The combination of caviar and sugar touches on the subject of sweet and salty. A friend of mine who was born in the US, but has lived and worked in Paris for decades once mentioned that he thought the combination of salt and sugar was an alien taste to the French, but not to Americans. Ketchup was his prime example as I recall. Chinese and Japanese recipes frequently use sugar and salt in the same dish. I'm not sure this is true about French tastes, but it merits consideration. Offhand, the first contradictions that come to mind are the wonderful salt butter caramels of Brittany and the use of salt butter in Breton pastries.

Cooks hate microwaves, but all the best pastry chefs I know use them in the most creative ways. It's just another kitchen tool
I think contemporary cooks and chefs are far less resistant to new ideas and becoming quicker to adapr new tools and methods if they can be proven to produce the same results. I suspect there's much less "it has to be done that way, becase that's how we've always done it."

Robert Buxbaum

WorldTable

Recent WorldTable posts include: comments about reporting on Michelin stars in The NY Times, the NJ proposal to ban foie gras, Michael Ruhlman's comments in blogs about the NJ proposal and Bill Buford's New Yorker article on the Food Network.

My mailbox is full. You may contact me via worldtable.com.

Posted

The unusual thing about the white cocolate and caviar combination is that the two flavours mingle and you don't get a salt/sweet sensations at all. It really is quite extraordinary.

Posted

Jason--But not, I trust, to chocolate covered pretzles. As I kid I enjoyed vanilla ice cream with salty pretzles. I should try it again. There seemed to be a rash of desserts highlighted with salt in NYC recently.

Robert Buxbaum

WorldTable

Recent WorldTable posts include: comments about reporting on Michelin stars in The NY Times, the NJ proposal to ban foie gras, Michael Ruhlman's comments in blogs about the NJ proposal and Bill Buford's New Yorker article on the Food Network.

My mailbox is full.
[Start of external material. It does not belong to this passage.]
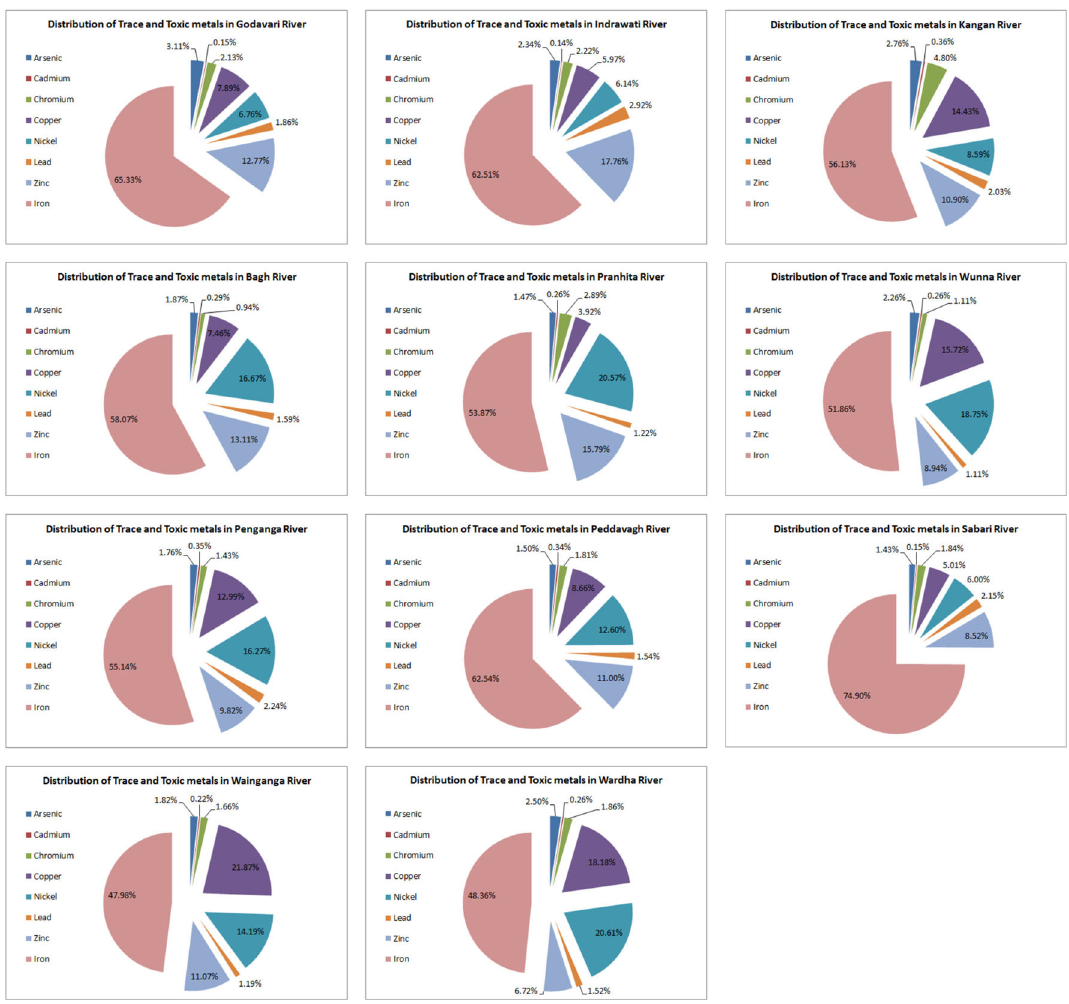
Fig. 4 Distribution of metals in Godavari and its tributaries (Sept. 2011 to Aug.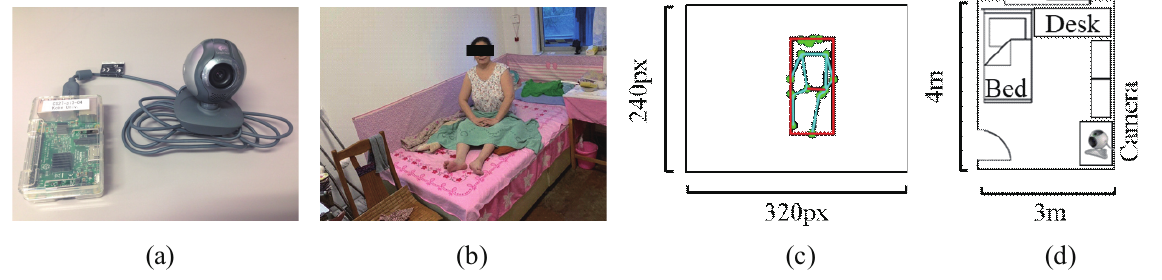
Figure 8. Experimental Setup: ( a ) A Raspberry Pi and a USB camera. ( b ) The experimental room and the elderly requiring care. ( c ) An example of the pose map with the set resolution. ( d ) The environmental layout of target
You may contact me via worldtable.com.

  • 1 month later...
Posted

11/28/01 - i just took the lemon pound cake out of the oven.  the batter was too much for my glass loaf pan so the cake was dry on top and over the sides while moist on the inside.  it's quite out of this world and sinfully delicious but it is not coming out of the loaf pan without breaking up so it's not a pretty sight.  the pieces of lemon and zest of lemon throughout set it apart from other pound cakes.  it was an L.E. (learning experience); i hope to improve my technique the next time around.  i might try the real thing at Citarella the Restaurant in NY.

Posted

Blackcurrants[cassis]are an excellent  foil for desserts with white chocolate.Frozen berries,or puree are available from various suppliers.Kumquats work well too.